Platform Scale: How an emerging business model helps startups build large empires with minimum
  • 5 years ago
https://goodreadsb.blogspot.com/?book=9810967586
Over the last decade or so, we re seeing the emergence of a new form of scale. Today s massively scaling startups - which rapidly grow to millions of users and billions in valuation - do not sell a product or service. Instead, they build a platform on which others can create and exchange value. The many manifestations of the platform business model - social media, the peer economy, cryptocurrencies, APIs and developer ecosystems, the Internet of things, crowdsourcing models, and many others - are becoming increasingly relevant. Yet, most new platform ideas fail because the business design and growth strategies involved in building platforms are not well understood. Platform Scale lays out a structured approach to designing and growing a platform business model and addresses the key factors leading to the success and failure of these businesses. Six core concepts for successful platform business model design 1. Re-imagine your business for platform scale The mechanism by which these new business models scale so rapidly.
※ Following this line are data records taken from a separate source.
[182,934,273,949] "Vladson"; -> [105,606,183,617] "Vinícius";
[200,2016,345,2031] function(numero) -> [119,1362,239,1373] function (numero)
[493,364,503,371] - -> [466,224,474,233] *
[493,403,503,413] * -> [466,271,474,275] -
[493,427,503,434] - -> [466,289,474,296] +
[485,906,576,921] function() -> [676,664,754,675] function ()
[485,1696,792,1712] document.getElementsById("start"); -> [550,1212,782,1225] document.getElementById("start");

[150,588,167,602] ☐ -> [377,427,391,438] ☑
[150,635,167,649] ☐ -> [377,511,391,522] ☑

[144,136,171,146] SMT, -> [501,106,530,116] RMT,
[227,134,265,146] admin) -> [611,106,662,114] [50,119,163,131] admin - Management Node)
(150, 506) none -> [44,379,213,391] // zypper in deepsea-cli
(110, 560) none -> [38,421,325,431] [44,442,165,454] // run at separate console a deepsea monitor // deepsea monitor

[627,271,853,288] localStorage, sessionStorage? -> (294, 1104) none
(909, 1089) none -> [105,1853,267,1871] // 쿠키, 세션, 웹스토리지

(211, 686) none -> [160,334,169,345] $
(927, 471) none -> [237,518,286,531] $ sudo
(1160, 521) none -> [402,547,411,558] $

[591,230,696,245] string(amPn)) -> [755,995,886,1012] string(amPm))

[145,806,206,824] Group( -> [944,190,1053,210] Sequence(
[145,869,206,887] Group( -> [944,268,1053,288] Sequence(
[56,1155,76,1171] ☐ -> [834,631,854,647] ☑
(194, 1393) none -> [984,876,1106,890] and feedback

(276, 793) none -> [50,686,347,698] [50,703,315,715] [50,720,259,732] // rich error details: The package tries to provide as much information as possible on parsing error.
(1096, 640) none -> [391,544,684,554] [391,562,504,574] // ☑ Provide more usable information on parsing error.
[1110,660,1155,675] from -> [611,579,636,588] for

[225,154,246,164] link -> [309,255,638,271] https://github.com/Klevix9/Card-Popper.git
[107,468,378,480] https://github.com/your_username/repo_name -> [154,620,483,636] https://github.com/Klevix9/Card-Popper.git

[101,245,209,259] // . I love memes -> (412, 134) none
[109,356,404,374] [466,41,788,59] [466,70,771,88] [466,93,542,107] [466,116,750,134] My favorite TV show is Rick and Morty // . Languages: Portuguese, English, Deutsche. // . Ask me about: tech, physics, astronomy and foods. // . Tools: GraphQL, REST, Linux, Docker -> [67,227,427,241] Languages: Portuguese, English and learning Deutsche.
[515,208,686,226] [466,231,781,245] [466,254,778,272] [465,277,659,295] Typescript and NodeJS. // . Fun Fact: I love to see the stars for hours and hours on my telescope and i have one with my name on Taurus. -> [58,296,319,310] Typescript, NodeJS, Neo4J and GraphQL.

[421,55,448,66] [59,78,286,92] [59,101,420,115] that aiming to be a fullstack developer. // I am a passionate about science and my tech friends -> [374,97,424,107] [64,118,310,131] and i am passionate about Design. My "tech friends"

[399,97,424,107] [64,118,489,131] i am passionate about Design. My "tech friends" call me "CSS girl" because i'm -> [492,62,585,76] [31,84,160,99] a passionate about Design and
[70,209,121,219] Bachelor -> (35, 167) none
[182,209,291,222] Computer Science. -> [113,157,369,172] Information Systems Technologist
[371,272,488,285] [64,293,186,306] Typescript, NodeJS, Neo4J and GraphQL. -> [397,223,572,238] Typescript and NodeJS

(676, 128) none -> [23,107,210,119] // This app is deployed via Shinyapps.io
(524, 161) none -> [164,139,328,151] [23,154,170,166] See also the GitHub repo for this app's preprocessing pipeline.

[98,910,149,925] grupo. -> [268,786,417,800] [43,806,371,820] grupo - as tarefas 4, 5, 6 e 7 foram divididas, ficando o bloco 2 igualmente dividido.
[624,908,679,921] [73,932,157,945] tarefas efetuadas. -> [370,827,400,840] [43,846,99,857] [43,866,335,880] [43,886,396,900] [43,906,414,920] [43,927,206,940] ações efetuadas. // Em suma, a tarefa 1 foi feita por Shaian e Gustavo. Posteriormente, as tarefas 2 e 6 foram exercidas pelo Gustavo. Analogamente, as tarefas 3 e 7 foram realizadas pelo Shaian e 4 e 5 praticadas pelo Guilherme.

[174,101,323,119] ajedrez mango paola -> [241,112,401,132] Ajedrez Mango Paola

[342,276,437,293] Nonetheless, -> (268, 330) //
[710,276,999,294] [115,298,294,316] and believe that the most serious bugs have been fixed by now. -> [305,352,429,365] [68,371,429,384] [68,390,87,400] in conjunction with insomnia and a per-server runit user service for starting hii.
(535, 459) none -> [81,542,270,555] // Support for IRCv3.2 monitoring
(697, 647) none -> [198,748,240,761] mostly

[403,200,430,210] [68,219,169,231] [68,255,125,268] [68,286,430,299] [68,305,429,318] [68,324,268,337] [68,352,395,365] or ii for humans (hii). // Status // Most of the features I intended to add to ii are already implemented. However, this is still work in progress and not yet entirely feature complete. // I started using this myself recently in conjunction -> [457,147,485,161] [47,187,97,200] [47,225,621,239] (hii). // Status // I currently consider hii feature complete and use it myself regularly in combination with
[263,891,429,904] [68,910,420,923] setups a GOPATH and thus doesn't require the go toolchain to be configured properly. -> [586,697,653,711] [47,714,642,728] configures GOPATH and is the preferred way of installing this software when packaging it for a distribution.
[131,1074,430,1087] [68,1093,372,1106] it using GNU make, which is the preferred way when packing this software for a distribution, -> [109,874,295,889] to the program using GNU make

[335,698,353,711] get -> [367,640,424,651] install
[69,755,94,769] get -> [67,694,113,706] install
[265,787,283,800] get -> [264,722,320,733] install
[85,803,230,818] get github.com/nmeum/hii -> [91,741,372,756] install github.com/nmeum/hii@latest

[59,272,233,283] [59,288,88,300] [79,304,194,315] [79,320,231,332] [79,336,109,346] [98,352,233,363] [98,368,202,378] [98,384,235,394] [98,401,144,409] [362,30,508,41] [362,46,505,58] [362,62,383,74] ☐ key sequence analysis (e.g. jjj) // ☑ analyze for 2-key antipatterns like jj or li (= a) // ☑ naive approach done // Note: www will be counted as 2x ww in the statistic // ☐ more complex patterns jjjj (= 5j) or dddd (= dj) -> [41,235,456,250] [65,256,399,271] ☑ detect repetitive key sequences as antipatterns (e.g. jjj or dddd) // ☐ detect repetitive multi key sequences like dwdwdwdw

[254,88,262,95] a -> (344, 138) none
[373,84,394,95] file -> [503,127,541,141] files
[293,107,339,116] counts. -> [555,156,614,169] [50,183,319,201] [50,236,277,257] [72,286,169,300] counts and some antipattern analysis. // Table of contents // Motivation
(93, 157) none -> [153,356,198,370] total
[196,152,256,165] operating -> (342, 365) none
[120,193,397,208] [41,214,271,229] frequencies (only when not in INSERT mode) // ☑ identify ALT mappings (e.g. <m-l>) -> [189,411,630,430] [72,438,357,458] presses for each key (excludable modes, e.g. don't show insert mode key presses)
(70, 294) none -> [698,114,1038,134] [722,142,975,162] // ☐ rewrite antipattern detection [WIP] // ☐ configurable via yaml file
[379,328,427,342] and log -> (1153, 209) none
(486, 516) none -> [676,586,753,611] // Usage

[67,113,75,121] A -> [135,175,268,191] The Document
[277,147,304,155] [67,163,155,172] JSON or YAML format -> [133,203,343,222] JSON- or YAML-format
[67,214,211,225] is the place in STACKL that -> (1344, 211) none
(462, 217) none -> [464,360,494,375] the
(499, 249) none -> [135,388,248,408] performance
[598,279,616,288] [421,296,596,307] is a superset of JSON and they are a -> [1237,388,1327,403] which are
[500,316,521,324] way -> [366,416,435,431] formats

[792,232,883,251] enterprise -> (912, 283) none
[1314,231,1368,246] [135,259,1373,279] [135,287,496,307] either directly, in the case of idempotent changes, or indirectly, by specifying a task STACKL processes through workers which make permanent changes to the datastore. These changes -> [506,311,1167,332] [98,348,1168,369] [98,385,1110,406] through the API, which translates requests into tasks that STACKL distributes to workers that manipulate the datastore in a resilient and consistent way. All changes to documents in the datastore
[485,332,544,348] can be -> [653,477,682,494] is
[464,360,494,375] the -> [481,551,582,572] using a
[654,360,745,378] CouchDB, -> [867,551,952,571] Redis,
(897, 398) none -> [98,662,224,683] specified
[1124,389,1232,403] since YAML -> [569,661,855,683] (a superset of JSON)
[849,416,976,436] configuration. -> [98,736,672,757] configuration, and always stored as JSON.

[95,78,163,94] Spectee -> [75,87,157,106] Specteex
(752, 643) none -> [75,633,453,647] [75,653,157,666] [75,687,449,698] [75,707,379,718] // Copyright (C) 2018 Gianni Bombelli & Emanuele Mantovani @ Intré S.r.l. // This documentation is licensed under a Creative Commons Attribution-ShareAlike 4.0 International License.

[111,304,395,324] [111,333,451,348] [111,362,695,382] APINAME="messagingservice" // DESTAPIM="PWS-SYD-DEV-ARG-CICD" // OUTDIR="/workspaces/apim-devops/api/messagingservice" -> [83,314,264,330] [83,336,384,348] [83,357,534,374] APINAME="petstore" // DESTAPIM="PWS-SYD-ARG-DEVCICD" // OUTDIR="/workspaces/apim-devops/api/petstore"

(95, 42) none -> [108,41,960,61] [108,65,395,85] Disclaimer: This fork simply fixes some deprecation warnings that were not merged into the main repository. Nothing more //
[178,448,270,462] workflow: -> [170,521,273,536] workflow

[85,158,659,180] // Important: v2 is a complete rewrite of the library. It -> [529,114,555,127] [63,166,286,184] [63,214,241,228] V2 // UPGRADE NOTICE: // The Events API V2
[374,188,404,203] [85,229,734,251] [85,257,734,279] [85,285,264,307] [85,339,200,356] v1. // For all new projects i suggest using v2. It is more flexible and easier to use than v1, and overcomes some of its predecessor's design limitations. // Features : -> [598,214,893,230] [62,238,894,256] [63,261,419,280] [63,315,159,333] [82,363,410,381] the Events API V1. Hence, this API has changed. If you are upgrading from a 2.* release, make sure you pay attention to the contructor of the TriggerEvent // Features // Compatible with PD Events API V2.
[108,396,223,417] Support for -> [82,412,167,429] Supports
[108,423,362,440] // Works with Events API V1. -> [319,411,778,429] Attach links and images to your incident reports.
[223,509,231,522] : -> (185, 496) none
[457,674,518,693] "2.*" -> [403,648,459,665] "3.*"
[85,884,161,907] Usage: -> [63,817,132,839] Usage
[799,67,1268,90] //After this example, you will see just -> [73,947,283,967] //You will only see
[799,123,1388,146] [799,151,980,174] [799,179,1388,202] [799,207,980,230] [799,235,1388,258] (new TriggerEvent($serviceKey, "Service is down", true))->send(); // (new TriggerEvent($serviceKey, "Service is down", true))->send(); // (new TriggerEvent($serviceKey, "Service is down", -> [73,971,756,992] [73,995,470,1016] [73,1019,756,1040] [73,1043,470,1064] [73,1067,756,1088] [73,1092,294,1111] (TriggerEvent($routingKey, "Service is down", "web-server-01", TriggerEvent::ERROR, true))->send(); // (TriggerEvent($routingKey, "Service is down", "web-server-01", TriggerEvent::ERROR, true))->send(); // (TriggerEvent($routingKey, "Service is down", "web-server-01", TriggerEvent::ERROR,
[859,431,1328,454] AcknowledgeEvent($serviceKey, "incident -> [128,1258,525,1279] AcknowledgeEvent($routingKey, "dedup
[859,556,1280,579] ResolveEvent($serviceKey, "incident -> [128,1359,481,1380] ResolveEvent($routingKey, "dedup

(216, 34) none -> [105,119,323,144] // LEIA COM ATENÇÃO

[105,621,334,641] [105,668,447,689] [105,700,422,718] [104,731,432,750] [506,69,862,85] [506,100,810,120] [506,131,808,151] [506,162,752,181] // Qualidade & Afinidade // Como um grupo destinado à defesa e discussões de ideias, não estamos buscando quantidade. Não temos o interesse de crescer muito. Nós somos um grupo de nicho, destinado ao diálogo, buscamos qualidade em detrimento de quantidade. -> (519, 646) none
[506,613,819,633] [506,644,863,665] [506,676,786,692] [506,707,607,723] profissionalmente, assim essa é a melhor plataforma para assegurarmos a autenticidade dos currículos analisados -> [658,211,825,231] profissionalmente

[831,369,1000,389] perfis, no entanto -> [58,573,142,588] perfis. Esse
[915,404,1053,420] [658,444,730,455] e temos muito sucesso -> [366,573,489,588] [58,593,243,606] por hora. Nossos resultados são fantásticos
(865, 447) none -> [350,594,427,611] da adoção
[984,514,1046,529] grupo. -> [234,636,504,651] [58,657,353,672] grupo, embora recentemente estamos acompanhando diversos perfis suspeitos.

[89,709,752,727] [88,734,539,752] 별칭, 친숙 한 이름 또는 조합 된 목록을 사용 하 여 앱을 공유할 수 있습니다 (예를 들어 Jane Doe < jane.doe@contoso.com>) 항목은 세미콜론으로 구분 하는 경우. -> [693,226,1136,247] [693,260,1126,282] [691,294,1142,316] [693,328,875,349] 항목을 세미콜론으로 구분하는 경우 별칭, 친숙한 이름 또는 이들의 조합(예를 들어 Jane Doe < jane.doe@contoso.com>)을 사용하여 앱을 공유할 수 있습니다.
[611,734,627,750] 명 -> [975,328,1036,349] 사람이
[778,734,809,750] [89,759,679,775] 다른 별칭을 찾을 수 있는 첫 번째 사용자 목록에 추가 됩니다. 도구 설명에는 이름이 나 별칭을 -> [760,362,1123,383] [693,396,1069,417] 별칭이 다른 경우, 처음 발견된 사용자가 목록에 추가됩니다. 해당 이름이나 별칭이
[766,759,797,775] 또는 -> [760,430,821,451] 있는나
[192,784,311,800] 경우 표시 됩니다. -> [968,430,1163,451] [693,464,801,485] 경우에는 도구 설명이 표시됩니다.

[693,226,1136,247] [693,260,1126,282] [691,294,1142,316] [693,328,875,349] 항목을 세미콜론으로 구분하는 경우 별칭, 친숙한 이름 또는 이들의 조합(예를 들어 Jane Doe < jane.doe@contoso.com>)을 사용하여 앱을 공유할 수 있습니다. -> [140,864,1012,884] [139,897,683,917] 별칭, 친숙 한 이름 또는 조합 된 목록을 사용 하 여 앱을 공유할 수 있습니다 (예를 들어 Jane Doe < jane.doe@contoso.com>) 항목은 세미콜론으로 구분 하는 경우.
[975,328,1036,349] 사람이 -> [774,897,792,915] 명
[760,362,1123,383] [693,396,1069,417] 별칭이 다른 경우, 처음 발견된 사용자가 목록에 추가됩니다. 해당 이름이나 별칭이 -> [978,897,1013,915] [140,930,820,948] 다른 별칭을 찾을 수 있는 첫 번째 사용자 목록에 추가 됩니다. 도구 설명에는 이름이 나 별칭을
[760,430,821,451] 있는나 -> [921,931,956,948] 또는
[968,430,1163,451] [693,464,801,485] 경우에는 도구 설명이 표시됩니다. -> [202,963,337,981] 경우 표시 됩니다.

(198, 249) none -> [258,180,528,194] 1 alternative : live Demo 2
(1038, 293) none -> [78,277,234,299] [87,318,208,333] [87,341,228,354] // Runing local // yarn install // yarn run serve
Understand the shift in thinking needed to manage businesses with platform scale and the impact of network effects, virality, behavior design and data. "We are not in the business of building software. We are in the business of enabling interactions." 2. Leverage interaction-first design How detailed consideration around designing the producer-consumer core interaction is critical for building business models that leverage platform scale. "The design of the platform business model involves the design of a core interaction followed by the design of an open infrastructure that will enable and govern this interaction." 3. Build cumulative value and minimize interaction failure Know the key managerial decisions to focus on while managing platform scale businesses, all geared towards maximizing the ability of these businesses to enable interactions by scaling producer participation and minimizing interaction failure.